▶ _The problem_
Only the text of the records below belongs in the answer, copied exactly, with pictures omitted.

▶ _Records from a data source_

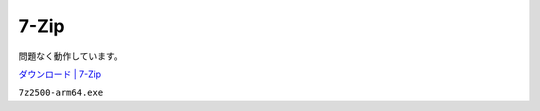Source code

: 7-Zip
=================================================

問題なく動作しています。

`ダウンロード | 7-Zip <https://7-zip.opensource.jp/download.html>`_

``7z2500-arm64.exe``
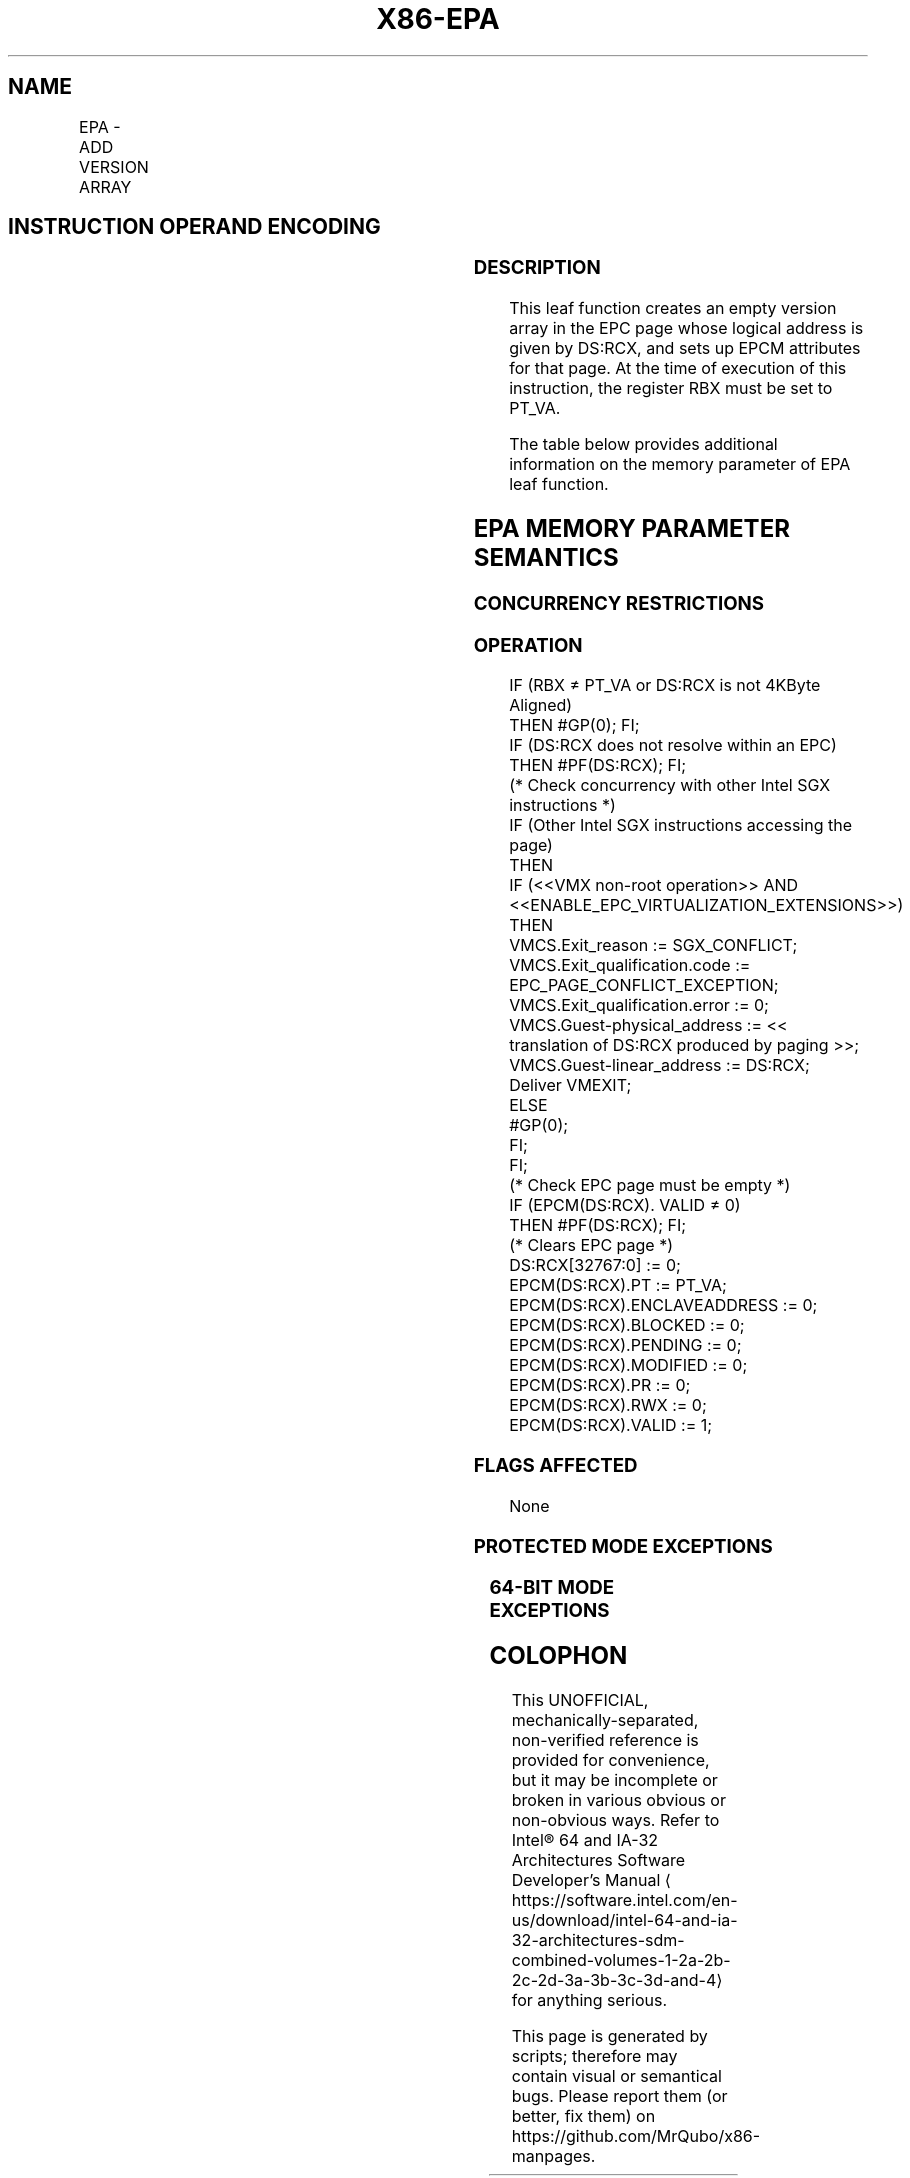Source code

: '\" t
.nh
.TH "X86-EPA" "7" "December 2023" "Intel" "Intel x86-64 ISA Manual"
.SH NAME
EPA - ADD VERSION ARRAY
.TS
allbox;
l l l l l 
l l l l l .
\fBOpcode/Instruction\fP	\fBOp/En\fP	\fB64/32 bit Mode Support\fP	\fBCPUID Feature Flag\fP	\fBDescription\fP
EAX = 0AH ENCLS[EPA]	IR	V/V	SGX1	T{
This leaf function adds a Version Array to the EPC.
T}
.TE

.SH INSTRUCTION OPERAND ENCODING
.TS
allbox;
l l l l 
l l l l .
\fB\fP	\fB\fP	\fB\fP	\fB\fP
Op/En	EAX	RBX	RCX
IR	EPA (In)	PT_VA (In, Constant)	T{
Effective address of the EPC page (In)
T}
.TE

.SS DESCRIPTION
This leaf function creates an empty version array in the EPC page whose
logical address is given by DS:RCX, and sets up EPCM attributes for that
page. At the time of execution of this instruction, the register RBX
must be set to PT_VA.

.PP
The table below provides additional information on the memory parameter
of EPA leaf function.

.SH EPA MEMORY PARAMETER SEMANTICS
.TS
allbox;
l 
l .
\fB\fP
EPCPAGE
T{
Write access permitted by Enclave
T}
.TE

.SS CONCURRENCY RESTRICTIONS
.SS OPERATION
.EX
IF (RBX ≠ PT_VA or DS:RCX is not 4KByte Aligned)
    THEN #GP(0); FI;
IF (DS:RCX does not resolve within an EPC)
    THEN #PF(DS:RCX); FI;
(* Check concurrency with other Intel SGX instructions *)
IF (Other Intel SGX instructions accessing the page)
    THEN
        IF (<<VMX non-root operation>> AND <<ENABLE_EPC_VIRTUALIZATION_EXTENSIONS>>)
            THEN
                VMCS.Exit_reason := SGX_CONFLICT;
                VMCS.Exit_qualification.code := EPC_PAGE_CONFLICT_EXCEPTION;
                VMCS.Exit_qualification.error := 0;
                VMCS.Guest-physical_address := << translation of DS:RCX produced by paging >>;
                VMCS.Guest-linear_address := DS:RCX;
            Deliver VMEXIT;
            ELSE
                #GP(0);
        FI;
FI;
(* Check EPC page must be empty *)
IF (EPCM(DS:RCX). VALID ≠ 0)
    THEN #PF(DS:RCX); FI;
(* Clears EPC page *)
DS:RCX[32767:0] := 0;
EPCM(DS:RCX).PT := PT_VA;
EPCM(DS:RCX).ENCLAVEADDRESS := 0;
EPCM(DS:RCX).BLOCKED := 0;
EPCM(DS:RCX).PENDING := 0;
EPCM(DS:RCX).MODIFIED := 0;
EPCM(DS:RCX).PR := 0;
EPCM(DS:RCX).RWX := 0;
EPCM(DS:RCX).VALID := 1;
.EE

.SS FLAGS AFFECTED
None

.SS PROTECTED MODE EXCEPTIONS
.TS
allbox;
l l 
l l .
\fB\fP	\fB\fP
#GP(0)	T{
If a memory operand effective address is outside the DS segment limit.
T}
	T{
If a memory operand is not properly aligned.
T}
	T{
If another Intel SGX instruction is accessing the EPC page.
T}
	If RBX is not set to PT_VA.
#PF(error	T{
code) If a page fault occurs in accessing memory operands.
T}
	T{
If a memory operand is not an EPC page.
T}
	If the EPC page is valid.
.TE

.SS 64-BIT MODE EXCEPTIONS
.TS
allbox;
l l 
l l .
\fB\fP	\fB\fP
#GP(0)	T{
If a memory operand is non-canonical form.
T}
	T{
If a memory operand is not properly aligned.
T}
	T{
If another Intel SGX instruction is accessing the EPC page.
T}
	If RBX is not set to PT_VA.
#PF(error	T{
code) If a page fault occurs in accessing memory operands.
T}
	T{
If a memory operand is not an EPC page.
T}
	If the EPC page is valid.
.TE

.SH COLOPHON
This UNOFFICIAL, mechanically-separated, non-verified reference is
provided for convenience, but it may be
incomplete or
broken in various obvious or non-obvious ways.
Refer to Intel® 64 and IA-32 Architectures Software Developer’s
Manual
\[la]https://software.intel.com/en\-us/download/intel\-64\-and\-ia\-32\-architectures\-sdm\-combined\-volumes\-1\-2a\-2b\-2c\-2d\-3a\-3b\-3c\-3d\-and\-4\[ra]
for anything serious.

.br
This page is generated by scripts; therefore may contain visual or semantical bugs. Please report them (or better, fix them) on https://github.com/MrQubo/x86-manpages.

▶ _Result of the task_
Source code

: 7-Zip
=================================================

問題なく動作しています。

`ダウンロード | 7-Zip <https://7-zip.opensource.jp/download.html>`_

``7z2500-arm64.exe``
Source code

: '\" t
.nh
.TH "X86-EPA" "7" "December 2023" "Intel" "Intel x86-64 ISA Manual"
.SH NAME
EPA - ADD VERSION ARRAY
.TS
allbox;
l l l l l 
l l l l l .
\fBOpcode/Instruction\fP	\fBOp/En\fP	\fB64/32 bit Mode Support\fP	\fBCPUID Feature Flag\fP	\fBDescription\fP
EAX = 0AH ENCLS[EPA]	IR	V/V	SGX1	T{
This leaf function adds a Version Array to the EPC.
T}
.TE

.SH INSTRUCTION OPERAND ENCODING
.TS
allbox;
l l l l 
l l l l .
\fB\fP	\fB\fP	\fB\fP	\fB\fP
Op/En	EAX	RBX	RCX
IR	EPA (In)	PT_VA (In, Constant)	T{
Effective address of the EPC page (In)
T}
.TE

.SS DESCRIPTION
This leaf function creates an empty version array in the EPC page whose
logical address is given by DS:RCX, and sets up EPCM attributes for that
page. At the time of execution of this instruction, the register RBX
must be set to PT_VA.

.PP
The table below provides additional information on the memory parameter
of EPA leaf function.

.SH EPA MEMORY PARAMETER SEMANTICS
.TS
allbox;
l 
l .
\fB\fP
EPCPAGE
T{
Write access permitted by Enclave
T}
.TE

.SS CONCURRENCY RESTRICTIONS
.SS OPERATION
.EX
IF (RBX ≠ PT_VA or DS:RCX is not 4KByte Aligned)
    THEN #GP(0); FI;
IF (DS:RCX does not resolve within an EPC)
    THEN #PF(DS:RCX); FI;
(* Check concurrency with other Intel SGX instructions *)
IF (Other Intel SGX instructions accessing the page)
    THEN
        IF (<<VMX non-root operation>> AND <<ENABLE_EPC_VIRTUALIZATION_EXTENSIONS>>)
            THEN
                VMCS.Exit_reason := SGX_CONFLICT;
                VMCS.Exit_qualification.code := EPC_PAGE_CONFLICT_EXCEPTION;
                VMCS.Exit_qualification.error := 0;
                VMCS.Guest-physical_address := << translation of DS:RCX produced by paging >>;
                VMCS.Guest-linear_address := DS:RCX;
            Deliver VMEXIT;
            ELSE
                #GP(0);
        FI;
FI;
(* Check EPC page must be empty *)
IF (EPCM(DS:RCX). VALID ≠ 0)
    THEN #PF(DS:RCX); FI;
(* Clears EPC page *)
DS:RCX[32767:0] := 0;
EPCM(DS:RCX).PT := PT_VA;
EPCM(DS:RCX).ENCLAVEADDRESS := 0;
EPCM(DS:RCX).BLOCKED := 0;
EPCM(DS:RCX).PENDING := 0;
EPCM(DS:RCX).MODIFIED := 0;
EPCM(DS:RCX).PR := 0;
EPCM(DS:RCX).RWX := 0;
EPCM(DS:RCX).VALID := 1;
.EE

.SS FLAGS AFFECTED
None

.SS PROTECTED MODE EXCEPTIONS
.TS
allbox;
l l 
l l .
\fB\fP	\fB\fP
#GP(0)	T{
If a memory operand effective address is outside the DS segment limit.
T}
	T{
If a memory operand is not properly aligned.
T}
	T{
If another Intel SGX instruction is accessing the EPC page.
T}
	If RBX is not set to PT_VA.
#PF(error	T{
code) If a page fault occurs in accessing memory operands.
T}
	T{
If a memory operand is not an EPC page.
T}
	If the EPC page is valid.
.TE

.SS 64-BIT MODE EXCEPTIONS
.TS
allbox;
l l 
l l .
\fB\fP	\fB\fP
#GP(0)	T{
If a memory operand is non-canonical form.
T}
	T{
If a memory operand is not properly aligned.
T}
	T{
If another Intel SGX instruction is accessing the EPC page.
T}
	If RBX is not set to PT_VA.
#PF(error	T{
code) If a page fault occurs in accessing memory operands.
T}
	T{
If a memory operand is not an EPC page.
T}
	If the EPC page is valid.
.TE

.SH COLOPHON
This UNOFFICIAL, mechanically-separated, non-verified reference is
provided for convenience, but it may be
incomplete or
broken in various obvious or non-obvious ways.
Refer to Intel® 64 and IA-32 Architectures Software Developer’s
Manual
\[la]https://software.intel.com/en\-us/download/intel\-64\-and\-ia\-32\-architectures\-sdm\-combined\-volumes\-1\-2a\-2b\-2c\-2d\-3a\-3b\-3c\-3d\-and\-4\[ra]
for anything serious.

.br
This page is generated by scripts; therefore may contain visual or semantical bugs. Please report them (or better, fix them) on https://github.com/MrQubo/x86-manpages.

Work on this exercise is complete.